Introduction:
We all know that Plato was an great philosopher during the Classical period in Ancient Greece, and he is famous for “Republic”, and Plato also founded the Academy. Plato also has his own unique understanding of Aesthetics. In this following paper I will introduce with: “What did Plato say about Beauty? ” “Does Plato think Beauty is objective or subjective?”
According to Plato, Beauty was an idea or Form of which beautiful things were consequence. By comparison, beauty begins in the realm of comprehensible objects, because beauty has a form. He thought that all the beautiful things have in common. Plato argues that we also have a general idea of beauty itself, that we can recognize the beauty of a person or a painting only because we have this abstract idea of beauty. This form of beauty itself is invisible, eternal, unchanging, unlike the tangible world where things grow old and lose their beauty. That is to say, people will grow old and then become ugly, but the beauty in our mind, this is not an object, so it is always beautiful in spirit.
Symposium:
In Plato’s “Symposium” , it depicts a friendly contest of extemporaneous speeches given by a group of notable men attending a banquet. Beauty is associated with responses to love and desire, but beauty itself is positioned in the domain of the forms and the beauty of certain objects participating in the forms. Sometimes the distinctive of beauty shows the good side or the good consequences, and Plato think even its identity with “the good”. In Plato´s Symposium, it mentioned about Beauty Theory: “Beautiful is an objective quality which is more or less intensified in and exemplified by beautiful or less beautiful objects respectively. Beauty itself exists independently of the object’s relationship to a perceiver or of its being a means to some end.”

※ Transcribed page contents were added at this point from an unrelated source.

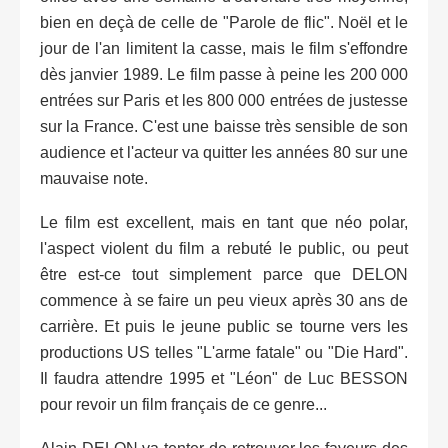
bien en deçà de celle de "Parole de flic". Noël et le
jour de l'an limitent la casse, mais le film s'effondre
dès janvier 1989. Le film passe à peine les 200 000
entrées sur Paris et les 800 000 entrées de justesse
sur la France. C'est une baisse très sensible de son
audience et l'acteur va quitter les années 80 sur une
mauvaise note.
Le film est excellent, mais en tant que néo polar,
l'aspect violent du film a rebuté le public, ou peut
être est-ce tout simplement parce que DELON
commence à se faire un peu vieux après 30 ans de
carrière. Et puis le jeune public se tourne vers les
productions US telles "L'arme fatale" ou "Die Hard".
Il faudra attendre 1995 et "Léon" de Luc BESSON
pour revoir un film français de ce genre...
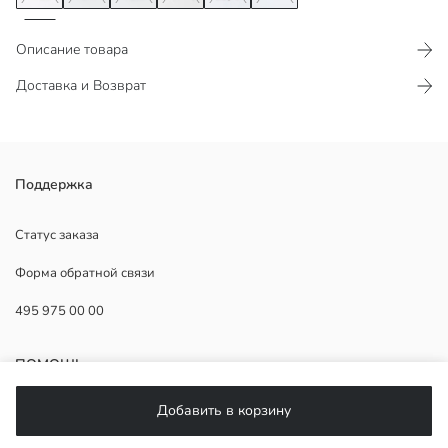
Описание товара
Доставка и Возврат
Футболка из пике, которая выделяется точечным узором и
Поддержка
воротником-стойкой, идеальным для классического и стильного
образа, обеспечивает комфорт в повседневной носке благодаря
Статус заказа
свободному крою. Вневременная вещь.
Форма обратной связи
495 975 00 00
Основная Ткань:
Страна происхождения:
ПОМОЩЬ
Продавец:
Бренд:
Добавить в корзину
Пол:
ЧаВо
Форма:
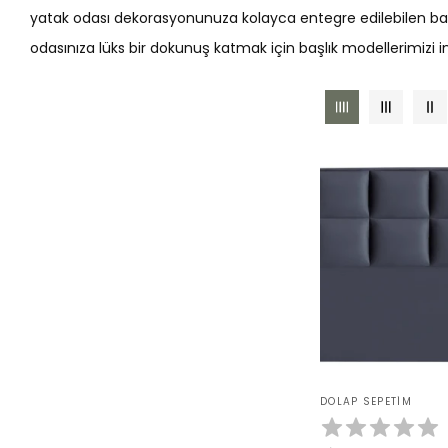
yatak odası dekorasyonunuza kolayca entegre edilebilen başlık
odasınıza lüks bir dokunuş katmak için başlık modellerimizi i
Satıcı:
DOLAP SEPETIM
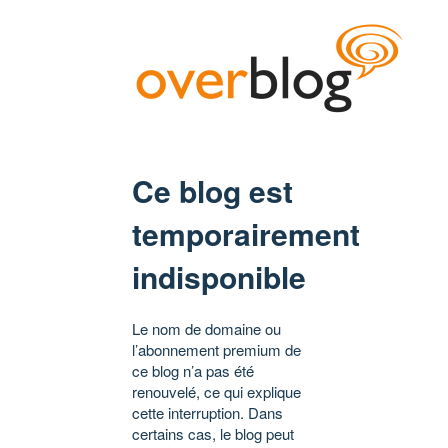
Ce blog est
temporairement
indisponible
Le nom de domaine ou
l’abonnement premium de
ce blog n’a pas été
renouvelé, ce qui explique
cette interruption. Dans
certains cas, le blog peut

Plato points out that in a set of beautiful things it is not just the man and the body that are beautiful. Aesthetics is not only a philosophy of beauty, but also a philosophy teaching or art theory. This is the modern understanding and understanding of aesthetic objects. In Plato’s philosophy, the question is raised in a completely different way. His aesthetics, at least, are a philosophy of art. There is no opposition between the transcendental nature of Plato’s idealism and the concept of the real phenomenon (but beyond the limits of all the senses). Truly great art appreciation, in principle, is rooted in the sensuous nature of the world. Furthermore, these features preclude the idea that the object of aesthetics is art. Plato’s aesthetics is the mythological ontology of beauty, that is, the theory of the existence of beauty, rather than the philosophy of art. Because of Plato’s original place of teaching, its beautiful expression transcends the boundaries of art and places it within the realm of the existence of the world.
Subjective and Objective
Beauty is internal, independent of things. It becomes a beauty by sharing the existence of beauty.A beautiful thing is internal and external. Its beauty has nothing to do with the perceiver, and its beauty or ugly has nothing to do with personal evaluation. So, Is beauty subjective or objective?
Plato regarded beauty as objective in the sense that it was not localized in the response of the beholder. He thought beauty is objective, it is not about the experience of the observer. The world of Forms is “ideal” rather than material; Forms, and beauty, are non-physical ideas for Plato. He think that it is a feature of the “object,” and not something in the mind of the beholder.
Compare to some Subjectivist views, many other philosopher, such as Immanuel Kant, David Hume. They thought that was aware that subjective judgments of taste in art engender debates that do actually lead to agreement on questions of beauty.